The second biggest mover of the week was the third single to come from Queen's "The Game" album. It seemed as if the luster of the No. 1 song "Crazy Little Thing Called Love" had worn off after "Play The Game" only got as high as No. 42 in the mid-summer of 1980. Didn't look as if the album was going to carry on.

But there was a hidden jewel on the album that was ready to be the third release, a funky, dance record that bass player John Deacon composed that seemed like a throwaway on the album. Deacon composed one of the more popular songs the band had four years earlier in "You're My Best Friend," and he was about to do it again with a song that picked up quite a bit of radio airplay in the second half of the summer. I can still remember 99X WXLO-FM in New York playing the tar out of this dance tune.
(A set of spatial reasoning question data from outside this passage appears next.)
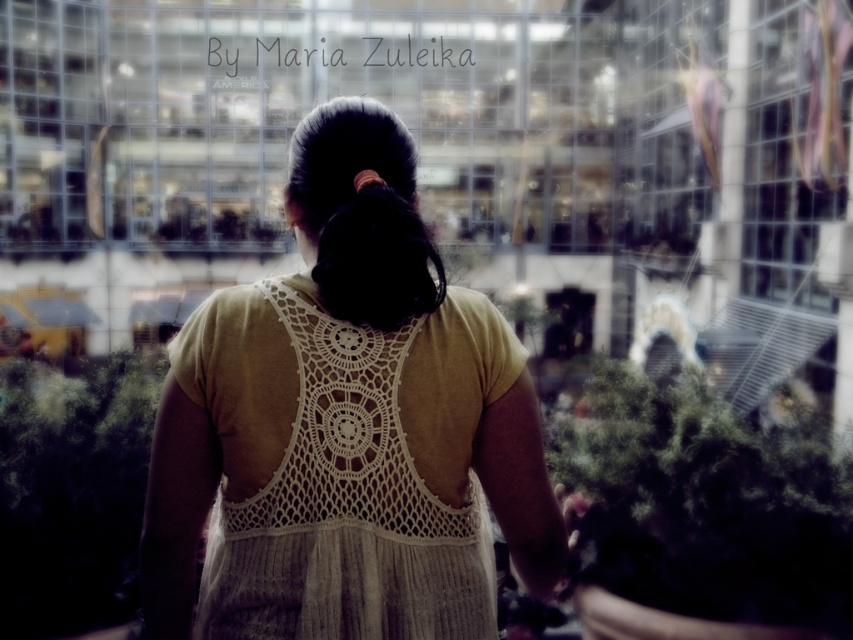
Does green leafy plant at lower left lie behind black silky hair at center?

Yes, it is.

Is green leafy plant at lower left to the right of black silky hair at center from the viewer's perspective?

Incorrect, green leafy plant at lower left is not on the right side of black silky hair at center.

Which is in front, point (51, 419) or point (358, 320)?

Point (358, 320)

Find the location of `green leafy plant at lower left`. green leafy plant at lower left is located at coordinates (73, 492).

Between white crochet dress at center and green leafy plant at lower left, which one is positioned higher?

white crochet dress at center is higher up.

Does white crochet dress at center appear on the right side of green leafy plant at lower left?

Yes, white crochet dress at center is to the right of green leafy plant at lower left.

Is point (248, 310) farther from camera compared to point (111, 568)?

No, (248, 310) is closer to viewer.

Where is `white crochet dress at center`? white crochet dress at center is located at coordinates (344, 465).

Does green fuzzy plant at lower right come behind green leafy plant at lower left?

That is True.

Is green fuzzy plant at lower right positioned before green leafy plant at lower left?

No, green fuzzy plant at lower right is behind green leafy plant at lower left.

Who is more forward, [641,488] or [119,528]?

Positioned in front is point [119,528].

Where is `green fuzzy plant at lower right`? The image size is (853, 640). green fuzzy plant at lower right is located at coordinates (706, 504).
And how I loved "Another One Bites The Dust." It's Deacon's bass complementing Roger Taylor's drums that make this tune memorable. Then you add the amazing and theatrical vocal of the late Freddie Mercury and that song would become one of the reasons we loved the 1980s musically.

"Another One Bites The Dust" debuted on the Billboard Hot 100 on August 16, 1980 at No. 67 and two weeks later, it was debuting in the Top 40 at No. 28. Two weeks later after that, the week of September 13, 1980, it leaped 14 places from No. 23 into the Top 10 at No. 9 to give Queen its fourth Top 10 hit (sadly, it would be the band's last Top 10 hit as "Bohemian Rhapsody," the band's classic 1976 Top 10 smash, would be re-released thanks to the "Wayne's World" soundtrack and hit No. 2 months after Mercury's passing).

Three weeks after it hit the Top 10 in a splashy way, "Another One Bites The Dust" would get to No. 1 and spend three weeks at the top and make the band first to have two No. 1 hits in the 1980s. "Another One Bites The Dust" would spend a mesmerizing 15 weeks in the Top 10.and since its release in the summer of 1980, it has become one of the biggest sports anthems of all time.

As for the very top of the Top 40 this weekend, Diana Ross held at the top with her fifth No. 1 hit after leaving the Supremes and her 17th overall No. 1 hit with "Upside Down," while Australia's Air Supply moved into the No. 2 spot with their second straight big hit "All Out Of Love" and the Rolling Stones held firm at No. 3 with the title track from their album "Emotional Rescue."